Dismal Science

From: Phil Dunn (pscumnud@DIRCON.CO.UK)
Date: Thu Jan 01 2004 - 10:27:36 EST

 From 'Ubiquity' by Mark Buchanan (Crown, NY) ISBN 0-609-60810-X:

If you tally up how many people in the United States have a net worth
of a billion dollars, you will find that about four times as many
have net worth of of about half a billion.  Four times as many again
are worth a quarter of a billion, and so on.   If this special
pattern held for just one country under one government at one point
in time, then you might write it off as a peculiar quirk [sic] of
some government policy.  But the very same pattern holds in Britain,
the United States, Japan, and virtually every country on Earth.

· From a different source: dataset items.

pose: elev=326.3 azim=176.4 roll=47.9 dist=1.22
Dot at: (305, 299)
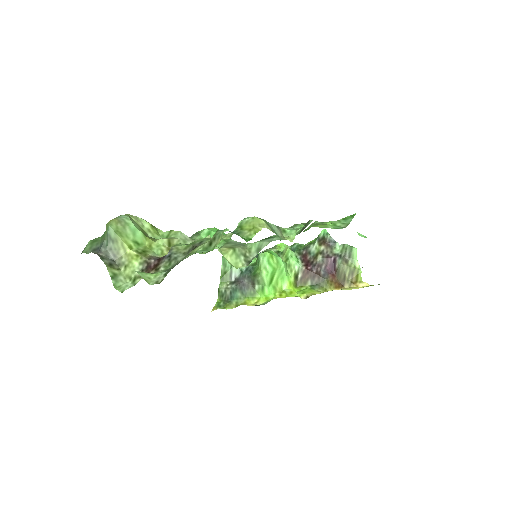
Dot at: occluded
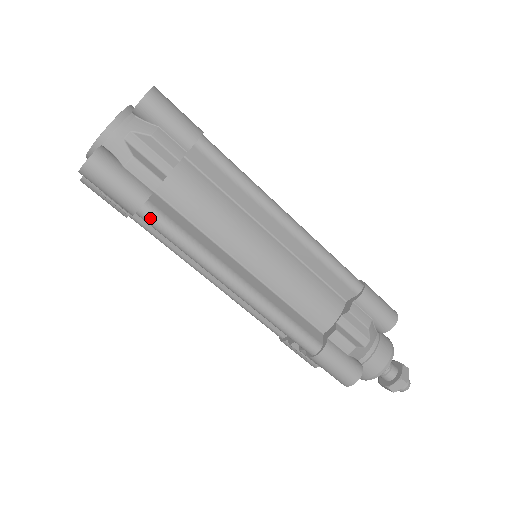
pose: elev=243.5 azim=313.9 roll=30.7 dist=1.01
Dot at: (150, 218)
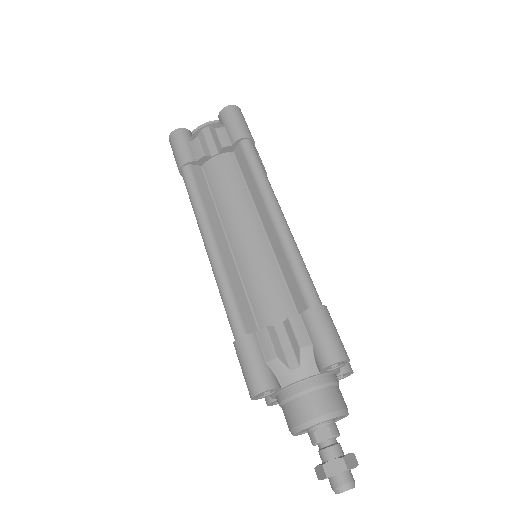
Dot at: (252, 146)
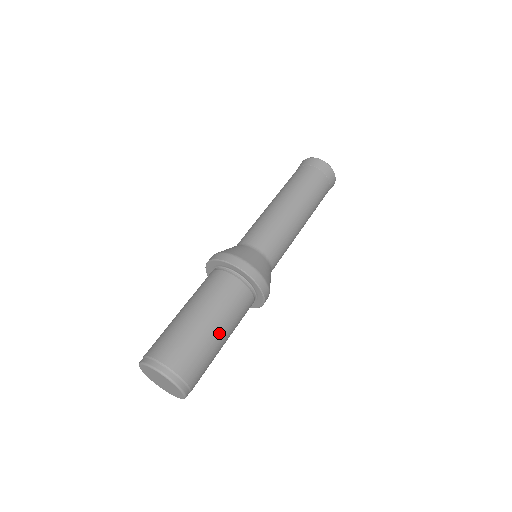
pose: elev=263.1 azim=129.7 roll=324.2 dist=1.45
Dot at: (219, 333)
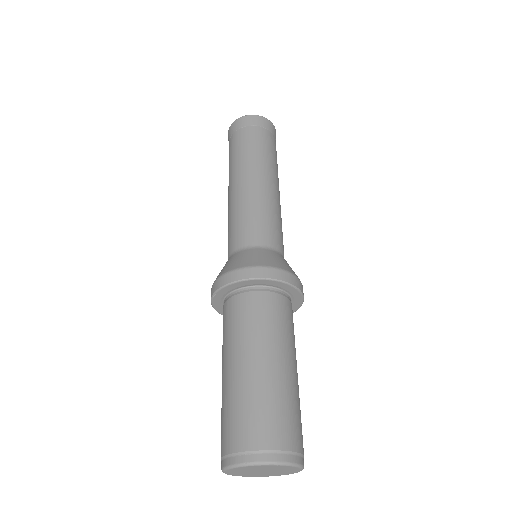
Dot at: (278, 364)
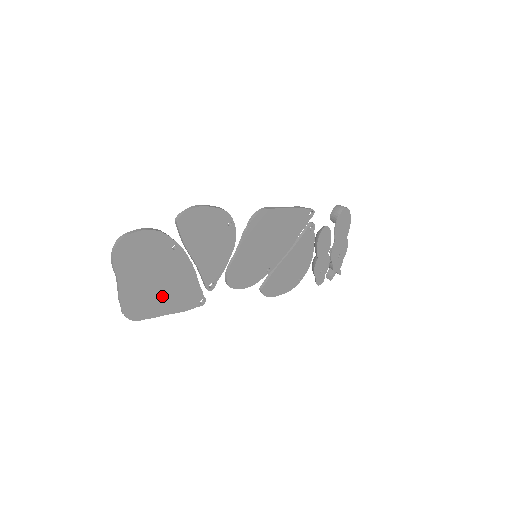
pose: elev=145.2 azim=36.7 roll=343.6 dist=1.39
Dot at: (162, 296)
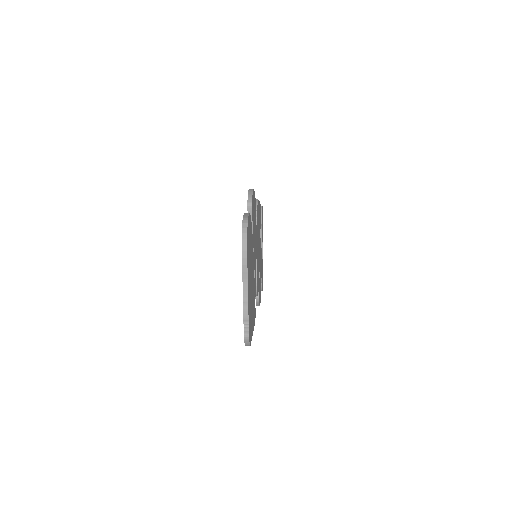
Dot at: occluded
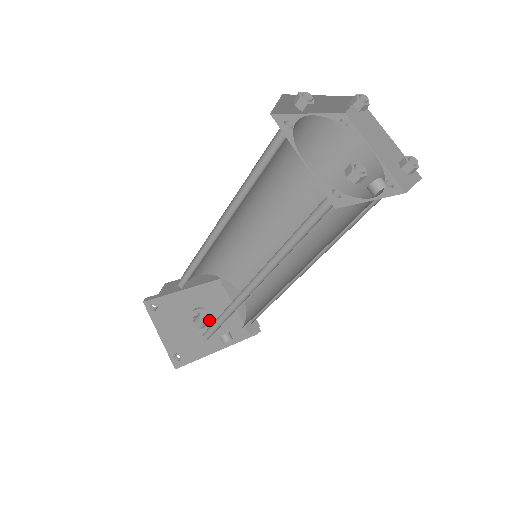
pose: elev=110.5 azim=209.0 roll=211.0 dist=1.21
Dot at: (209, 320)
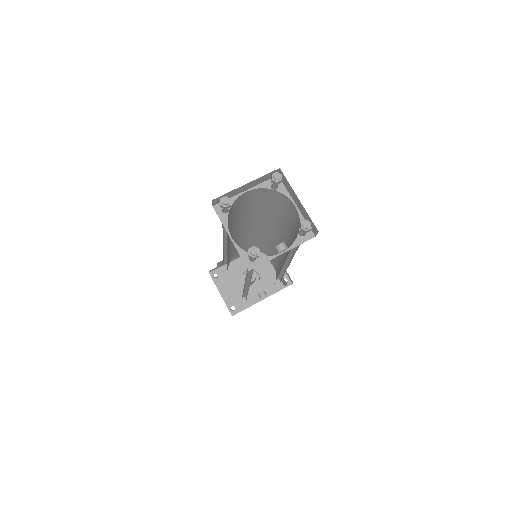
Dot at: (253, 280)
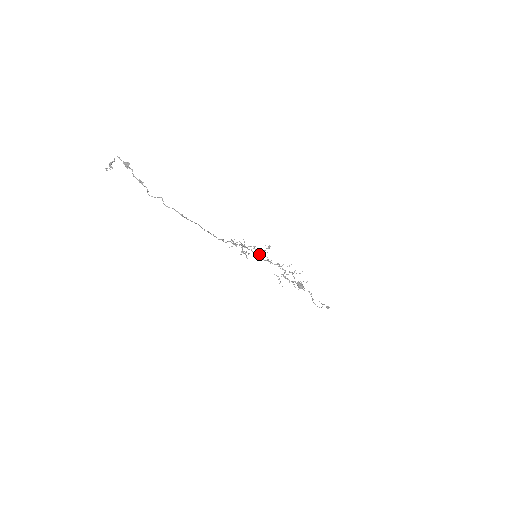
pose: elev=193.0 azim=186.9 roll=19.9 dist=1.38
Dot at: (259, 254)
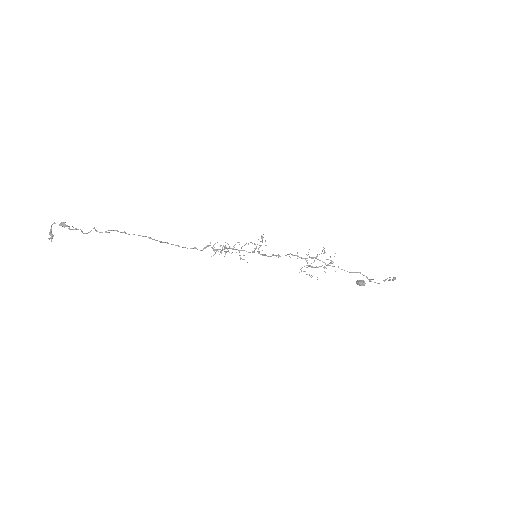
Dot at: occluded
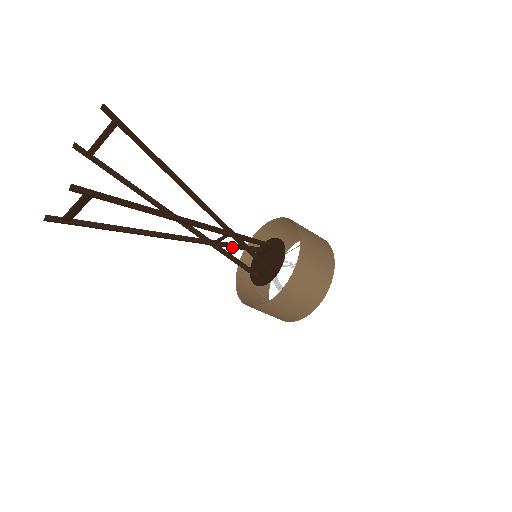
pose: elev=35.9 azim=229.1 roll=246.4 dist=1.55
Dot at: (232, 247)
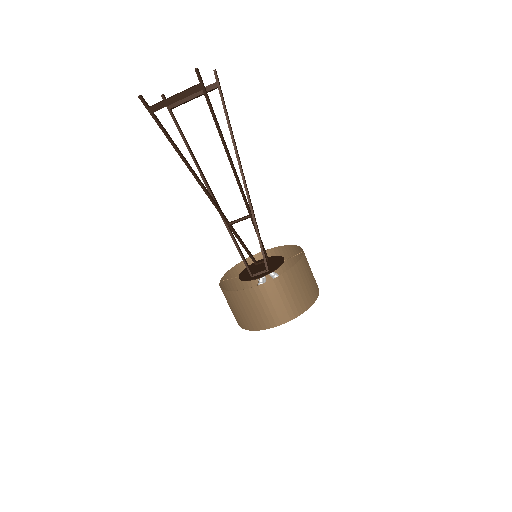
Dot at: (239, 239)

... the French physicists Marc Me'zard and Jean Philippe Bouchard
were able to explain this pattern ... Suppose that each person's
wealth grows or shrinks by a random fraction each year... suppose
also that each person contributes to the wealth of some other people
by virtue of working for them, investing money in their business, and
so on.  ... Me'zard and Bouchard found that in a simple game
including only these effects, the power law distribution of wealth
comes tumbling out.

The paper, Wealth condensation in a simple model of economy, is at


We introduce a simple model of economy, where the time evolution is
described by an equation capturing both exchange between individuals
and random speculative trading, in such a way that the fundamental
symmetry of the economy under an arbitrary change of monetary units
is insured. We investigate a mean-field limit of this equation and
show that the distribution of wealth is of the Pareto (power-law)
type. The Pareto behaviour of the tails of this distribution appears
to be robust for finite range models, as shown using both a mapping
to the random `directed polymer' problem, as well as numerical
simulations. In this context, a transition between an economy
dominated by a few individuals from a situation where the wealth is
more evenly spread out, is found. An interesting outcome is that the
distribution of wealth tends to be very broadly distributed when
exchanges are limited, either in amplitude or topologically. Favoring
exchanges (and, less surprisingly, increasing taxes) seems to be an
efficient way to reduce inequalities.